Publicado el 24 de Septiembre de 2009 en Iluminemos el Mundo

El hombre busca regresar a la unidad – Ricardo Sueiro

Lograr su completitud

Cuando Dios creó al hombre, lo hizo tan hermoso y perfecto que los Ángeles se pusieron celosos de él, y se quejaron al Creador por esto.
Cómo era posible que hubiera alguien, un ser, capaz de crear, dirigir y dominar a otros seres?
En respuesta a ese reclamo El Eterno aumentó aún más la importancia de su creación .Tomo a Adam y lo puso en el Edén.
Como su amor es tan grande, tan infinitamente abarcador hizo a Adam a su imagen y semejanza. Y como sólo EL sabe los profundos secretos de la Creación, hizo descender al hombre a la Tierra, al mundo material.
Un mundo donde toda la potencialidad dada por el Creador al hombre, será puesta de manifiesto a cada instante.
Pero para que esto ocurriera fue necesario pasar del mundo de la unidad, donde Dios, hombre y creación eran y son UNO en todo sentido, a un mundo donde ilusión/velos mediante todo se manifiesta en la dualidad y la multiplicidad.
Es allí donde el hombre despliega su don más alto, más elevado y que constituye la marca inconfundible de que somos el punto máximo de la Creación, el destinatario del mayor amor existente, el Amor de Dios, y ese don es nuestra libertad de elección.

Tanto nos ama Nuestro Padre, que nos puso en el centro de la Creación y nos dio absoluta libertad.

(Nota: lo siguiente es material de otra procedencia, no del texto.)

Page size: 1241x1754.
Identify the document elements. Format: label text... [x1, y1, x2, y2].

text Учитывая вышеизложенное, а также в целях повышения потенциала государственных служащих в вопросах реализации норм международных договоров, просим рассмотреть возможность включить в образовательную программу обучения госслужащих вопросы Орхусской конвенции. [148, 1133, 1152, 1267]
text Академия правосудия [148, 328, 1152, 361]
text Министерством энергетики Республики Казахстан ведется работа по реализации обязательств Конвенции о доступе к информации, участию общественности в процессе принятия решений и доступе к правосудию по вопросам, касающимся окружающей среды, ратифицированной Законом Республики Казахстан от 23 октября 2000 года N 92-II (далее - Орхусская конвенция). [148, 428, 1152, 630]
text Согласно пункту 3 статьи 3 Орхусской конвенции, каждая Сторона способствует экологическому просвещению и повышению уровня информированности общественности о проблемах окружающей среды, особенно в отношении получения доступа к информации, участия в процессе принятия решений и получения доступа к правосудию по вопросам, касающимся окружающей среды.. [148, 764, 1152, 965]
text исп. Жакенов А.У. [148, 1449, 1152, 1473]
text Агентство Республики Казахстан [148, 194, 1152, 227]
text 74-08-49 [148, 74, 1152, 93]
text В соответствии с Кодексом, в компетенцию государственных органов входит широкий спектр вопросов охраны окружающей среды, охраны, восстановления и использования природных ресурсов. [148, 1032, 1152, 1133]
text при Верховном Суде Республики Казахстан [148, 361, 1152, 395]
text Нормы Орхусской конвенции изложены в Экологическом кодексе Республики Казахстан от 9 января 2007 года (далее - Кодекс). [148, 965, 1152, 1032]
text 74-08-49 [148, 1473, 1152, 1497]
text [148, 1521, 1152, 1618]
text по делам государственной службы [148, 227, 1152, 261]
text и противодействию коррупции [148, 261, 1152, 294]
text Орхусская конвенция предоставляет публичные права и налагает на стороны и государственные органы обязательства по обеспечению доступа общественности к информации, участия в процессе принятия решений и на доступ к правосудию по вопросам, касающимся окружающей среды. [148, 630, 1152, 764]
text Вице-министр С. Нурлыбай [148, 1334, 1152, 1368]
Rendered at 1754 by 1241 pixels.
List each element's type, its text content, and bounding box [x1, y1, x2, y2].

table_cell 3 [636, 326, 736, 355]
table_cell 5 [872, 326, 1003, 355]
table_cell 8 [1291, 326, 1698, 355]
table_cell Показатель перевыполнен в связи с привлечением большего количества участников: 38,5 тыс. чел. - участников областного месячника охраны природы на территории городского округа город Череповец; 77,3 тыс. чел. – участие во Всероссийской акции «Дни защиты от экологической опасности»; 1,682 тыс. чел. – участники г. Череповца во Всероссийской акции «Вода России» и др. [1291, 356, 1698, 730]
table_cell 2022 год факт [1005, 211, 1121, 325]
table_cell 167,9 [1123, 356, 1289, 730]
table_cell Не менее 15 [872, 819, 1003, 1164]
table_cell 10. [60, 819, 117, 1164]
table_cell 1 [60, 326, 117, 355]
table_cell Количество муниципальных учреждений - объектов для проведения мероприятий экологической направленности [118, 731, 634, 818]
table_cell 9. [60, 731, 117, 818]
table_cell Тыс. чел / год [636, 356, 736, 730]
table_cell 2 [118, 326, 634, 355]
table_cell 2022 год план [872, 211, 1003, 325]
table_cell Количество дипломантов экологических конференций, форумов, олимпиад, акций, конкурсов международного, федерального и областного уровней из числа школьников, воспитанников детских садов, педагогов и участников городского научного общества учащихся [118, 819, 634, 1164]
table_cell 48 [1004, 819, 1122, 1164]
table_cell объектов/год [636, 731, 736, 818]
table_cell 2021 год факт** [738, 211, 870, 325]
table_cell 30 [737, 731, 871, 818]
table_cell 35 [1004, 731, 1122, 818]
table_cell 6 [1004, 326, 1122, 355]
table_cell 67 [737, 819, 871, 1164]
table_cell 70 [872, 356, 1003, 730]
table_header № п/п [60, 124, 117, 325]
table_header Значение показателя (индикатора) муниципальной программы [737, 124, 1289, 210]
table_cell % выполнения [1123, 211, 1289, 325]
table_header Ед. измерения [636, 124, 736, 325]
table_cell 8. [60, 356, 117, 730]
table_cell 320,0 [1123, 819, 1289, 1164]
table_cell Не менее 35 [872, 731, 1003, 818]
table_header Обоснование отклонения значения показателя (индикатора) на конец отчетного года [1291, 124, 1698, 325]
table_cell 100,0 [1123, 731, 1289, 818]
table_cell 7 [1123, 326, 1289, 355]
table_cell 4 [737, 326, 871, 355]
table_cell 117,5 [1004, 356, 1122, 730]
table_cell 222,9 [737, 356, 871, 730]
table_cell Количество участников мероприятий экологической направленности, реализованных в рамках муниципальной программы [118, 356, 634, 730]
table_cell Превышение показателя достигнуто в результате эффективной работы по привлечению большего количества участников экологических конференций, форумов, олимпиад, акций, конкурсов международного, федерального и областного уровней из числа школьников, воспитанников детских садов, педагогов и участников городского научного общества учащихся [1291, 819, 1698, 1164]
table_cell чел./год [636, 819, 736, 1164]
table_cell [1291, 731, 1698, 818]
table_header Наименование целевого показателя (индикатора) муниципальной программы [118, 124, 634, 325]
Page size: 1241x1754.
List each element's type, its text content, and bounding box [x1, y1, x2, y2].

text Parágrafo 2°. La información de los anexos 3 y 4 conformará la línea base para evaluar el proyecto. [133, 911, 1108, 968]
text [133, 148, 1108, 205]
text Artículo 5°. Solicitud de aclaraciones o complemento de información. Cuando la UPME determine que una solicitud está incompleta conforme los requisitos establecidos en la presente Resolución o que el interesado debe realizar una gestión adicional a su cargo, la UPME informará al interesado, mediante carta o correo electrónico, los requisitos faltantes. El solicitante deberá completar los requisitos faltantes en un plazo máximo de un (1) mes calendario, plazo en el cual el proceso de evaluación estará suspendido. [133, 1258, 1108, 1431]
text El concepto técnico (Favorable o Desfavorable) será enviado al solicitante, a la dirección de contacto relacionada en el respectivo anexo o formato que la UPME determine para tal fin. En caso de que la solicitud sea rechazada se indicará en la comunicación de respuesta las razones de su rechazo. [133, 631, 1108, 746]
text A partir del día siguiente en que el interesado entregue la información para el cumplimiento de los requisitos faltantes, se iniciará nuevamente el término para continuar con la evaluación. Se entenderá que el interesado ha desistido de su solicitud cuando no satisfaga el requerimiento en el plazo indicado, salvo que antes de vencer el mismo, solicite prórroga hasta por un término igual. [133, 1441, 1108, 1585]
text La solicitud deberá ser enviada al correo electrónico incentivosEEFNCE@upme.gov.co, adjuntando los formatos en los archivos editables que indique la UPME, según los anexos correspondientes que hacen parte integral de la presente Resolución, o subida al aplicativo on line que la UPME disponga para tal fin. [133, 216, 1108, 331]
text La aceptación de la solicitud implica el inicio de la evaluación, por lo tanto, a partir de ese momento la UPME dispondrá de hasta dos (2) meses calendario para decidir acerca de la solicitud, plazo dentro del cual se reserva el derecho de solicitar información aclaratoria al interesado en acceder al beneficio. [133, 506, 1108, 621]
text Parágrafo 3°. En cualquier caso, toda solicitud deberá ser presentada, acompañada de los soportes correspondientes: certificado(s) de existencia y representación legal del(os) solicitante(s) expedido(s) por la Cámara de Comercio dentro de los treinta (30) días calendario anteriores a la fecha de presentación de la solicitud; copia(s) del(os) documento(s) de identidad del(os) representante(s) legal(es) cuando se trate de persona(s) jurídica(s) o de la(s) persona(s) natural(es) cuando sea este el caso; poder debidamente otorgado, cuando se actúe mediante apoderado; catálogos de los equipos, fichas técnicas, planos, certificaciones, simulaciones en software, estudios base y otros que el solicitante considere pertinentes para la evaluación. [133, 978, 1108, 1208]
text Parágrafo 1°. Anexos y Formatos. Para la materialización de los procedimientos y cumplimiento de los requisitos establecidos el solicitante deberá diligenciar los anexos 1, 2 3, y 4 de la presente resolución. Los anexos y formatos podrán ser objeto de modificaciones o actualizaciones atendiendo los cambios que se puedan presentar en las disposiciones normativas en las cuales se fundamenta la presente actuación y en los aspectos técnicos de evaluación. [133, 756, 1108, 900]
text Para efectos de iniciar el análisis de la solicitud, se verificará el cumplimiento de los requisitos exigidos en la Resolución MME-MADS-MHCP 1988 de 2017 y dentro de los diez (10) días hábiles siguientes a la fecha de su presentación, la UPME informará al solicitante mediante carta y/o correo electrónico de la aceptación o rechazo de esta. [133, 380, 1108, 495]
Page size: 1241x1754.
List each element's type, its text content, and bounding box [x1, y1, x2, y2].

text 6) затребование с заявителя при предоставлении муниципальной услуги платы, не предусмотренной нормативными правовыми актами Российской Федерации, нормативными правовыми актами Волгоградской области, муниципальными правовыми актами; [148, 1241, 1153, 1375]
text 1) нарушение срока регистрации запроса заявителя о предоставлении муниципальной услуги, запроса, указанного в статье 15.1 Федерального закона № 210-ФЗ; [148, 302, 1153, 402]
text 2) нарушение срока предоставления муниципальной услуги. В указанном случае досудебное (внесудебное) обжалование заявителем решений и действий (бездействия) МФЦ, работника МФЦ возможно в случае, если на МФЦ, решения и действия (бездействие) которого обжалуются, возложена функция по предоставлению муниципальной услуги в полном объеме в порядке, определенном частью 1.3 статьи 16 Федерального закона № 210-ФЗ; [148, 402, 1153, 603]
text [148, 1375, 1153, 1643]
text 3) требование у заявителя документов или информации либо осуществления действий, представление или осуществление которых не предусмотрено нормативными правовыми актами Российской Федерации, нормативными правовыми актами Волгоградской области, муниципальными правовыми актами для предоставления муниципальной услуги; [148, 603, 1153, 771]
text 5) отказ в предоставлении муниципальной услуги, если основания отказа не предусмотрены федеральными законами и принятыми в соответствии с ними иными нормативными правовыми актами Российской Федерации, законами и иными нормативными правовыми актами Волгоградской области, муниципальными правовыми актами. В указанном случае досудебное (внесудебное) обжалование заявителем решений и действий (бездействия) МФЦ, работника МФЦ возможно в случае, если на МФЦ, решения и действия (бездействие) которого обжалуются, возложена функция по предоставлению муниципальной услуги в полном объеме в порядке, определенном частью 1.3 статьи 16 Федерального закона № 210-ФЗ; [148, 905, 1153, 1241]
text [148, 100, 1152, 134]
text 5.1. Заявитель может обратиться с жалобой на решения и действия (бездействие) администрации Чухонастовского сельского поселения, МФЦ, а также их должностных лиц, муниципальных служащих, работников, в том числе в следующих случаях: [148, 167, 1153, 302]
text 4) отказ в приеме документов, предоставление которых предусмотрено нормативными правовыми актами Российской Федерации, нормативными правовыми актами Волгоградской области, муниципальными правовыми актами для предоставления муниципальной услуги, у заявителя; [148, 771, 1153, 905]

Al encontrarnos en este mundo, nos hallamos separados del Santo, bendito sea, por velos que filtran su luz. Pero en realidad, no hay tal separación, todo es ilusión; ya que velos, Creador y Creación son todo y uno a la vez.
Para poder sentir, comprender y valorar su Amor, es que en términos de este mundo material, EL nos colocó en el Gan Edén, como primera ficción de separación.
Pero era tal la unión que aún ahí existía, que no era posible que el hombre comprendiera e identificara la majestuosidad del Amor de Dios.